19 agosto, 2010

Soledad

Miércoles, 18 de agosto de 2010

Quien diga que no tiene miedo a la soledad, miente descaradamente. Quien diga que está encantado de estar absolutamente solo es un embustero.

El ser humano es social por naturaleza, busca relacionarse con iguales y, además, nuestra complejidad intrínseca desde que conseguimos (por puro azar, claro) un pulgar oponible hace que además nos compliquemos aún más. Buscamos quien satisfaga nuestras necesidades, carencias y lagunas para sentirnos plenos, superiores o protegidos. Podemos llamarlos amigos o simplemente conocidos. Pero necesitamos gente para ser felices.

Y antes o después aparece una persona especial.

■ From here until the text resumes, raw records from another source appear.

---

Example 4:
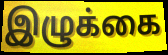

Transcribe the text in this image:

இழுக்கை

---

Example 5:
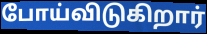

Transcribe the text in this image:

போய்விடுகிறார்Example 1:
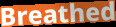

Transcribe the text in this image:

Breathed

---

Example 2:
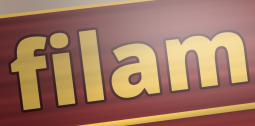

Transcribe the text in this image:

filam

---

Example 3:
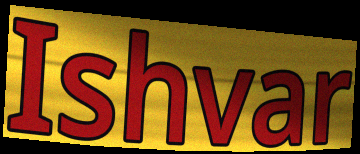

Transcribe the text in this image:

Ishvar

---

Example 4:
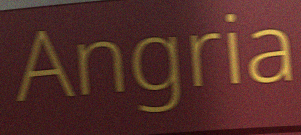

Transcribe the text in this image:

Angria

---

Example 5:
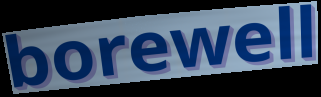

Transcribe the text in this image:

borewell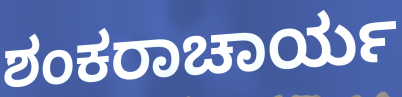
ಶಂಕರಾಚಾರ್ಯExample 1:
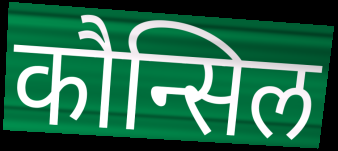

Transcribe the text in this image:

कौन्सिल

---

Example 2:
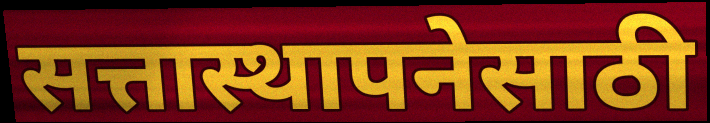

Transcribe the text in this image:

सत्तास्थापनेसाठी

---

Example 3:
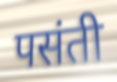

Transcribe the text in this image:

पसंती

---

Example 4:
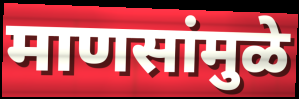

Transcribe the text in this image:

माणसांमुळे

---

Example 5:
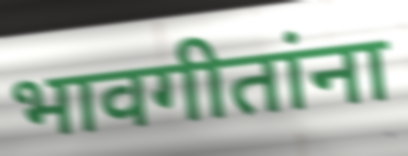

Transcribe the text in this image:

भावगीतांना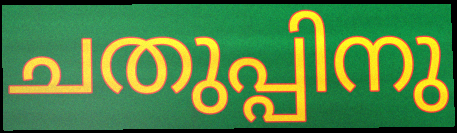
ചതുപ്പിനു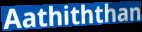
AathiththanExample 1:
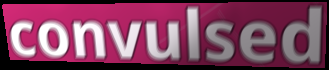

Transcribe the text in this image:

convulsed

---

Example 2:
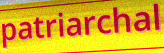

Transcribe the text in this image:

patriarchal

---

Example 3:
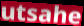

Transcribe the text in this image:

utsahe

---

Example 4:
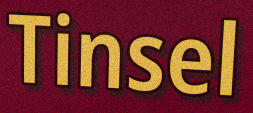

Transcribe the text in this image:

Tinsel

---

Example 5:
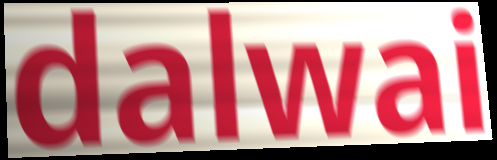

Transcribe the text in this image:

dalwaiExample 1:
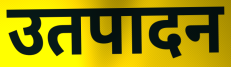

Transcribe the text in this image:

उतपादन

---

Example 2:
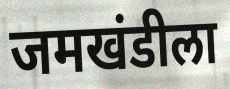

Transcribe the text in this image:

जमखंडीला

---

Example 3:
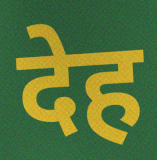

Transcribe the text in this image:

देह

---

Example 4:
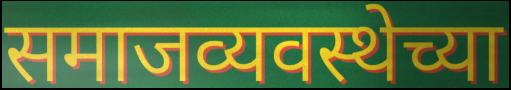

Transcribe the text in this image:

समाजव्यवस्थेच्या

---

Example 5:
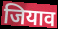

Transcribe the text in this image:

जियाव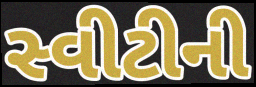
સ્વીટીની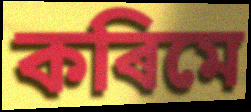
কৰিমে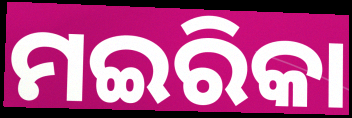
ମଇରିକାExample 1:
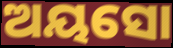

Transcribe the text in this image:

ଅୟସୋ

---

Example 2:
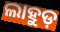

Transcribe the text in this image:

Pareja, relación, novio/a... Se puede empezar con la bucólica imagen del romanticismo decimonónico o bien con un apasionado polvazo en la esquina más sórdida de la ciudad. Esa persona se convierte en algo importante en nuestra vida y se consolida algo a lo que vamos dando forma día a día.

Pero cuando la situación empieza a complicarse y no todo es tan perfecto como desearíamos, aparece el salvaje instinto de autoconservación y nos agarramos a un clavo ardiendo como si en ello nos fuera la vida.

 

hierro rojo

 

Hay quien ignora el dolor y mantiene su presa apretando los dientes, aceptando condiciones y sufriendo su propia tortura para evitar soltarse. Se contienen las lágrimas y se sonríe de cara a la galería para fingir que no pasa nada, que estamos bien y todo sigue como siempre. La quemadura acaba llegando hasta el hueso y los daños terminan siendo irreparables. Muchas veces clavo y mano se quedan adheridos a tal nivel que aunque quisieran, ya no podrían separarse sin tener que amputar parte del uno o del otro.

Los hay más valientes, o más rápidos, o más listos, o menos apegados... Sueltan cuando consideran que no pueden/deben sufrir más y pueden mirar la palma de su mano, con los verrugones palpitantes por el dolor. Un dolor que puede calmarse con analgésicos, que puede ignorarse a ratos, pero que sigue ahí donde dejó cicatrices que no sanarán del todo. Serán mudos recordatorios de un pasado más o menos feliz.


¿Y después? Tras el habitual duelo se vuelve a la vida, a relacionarse con el mundo y con uno mismo. Y a ser de nuevo consciente de la soledad no tanto física como del alma. Volvemos a caminar solos y antes o después sentimos la ansiedad de volver a satisfecer nuestras necesidades, carencias y lagunas. Y aparece una persona especial...

Y por más que lo neguemos ante los demás, que nos digamos a nosotros mismos que no estamos preparados, que aún duele, que no caeremos en los mismos errores... Nos agarramos a otro clavo, tal vez más tibio, tal vez igual de candente. Pero el recordatorio de ese dolor pasado nos hace sentirnos vivos y templa el pequeño cascarón que se había congelado dentro de nuestro pecho.

La soledad es un asco. Pero siempre estamos un poco solos.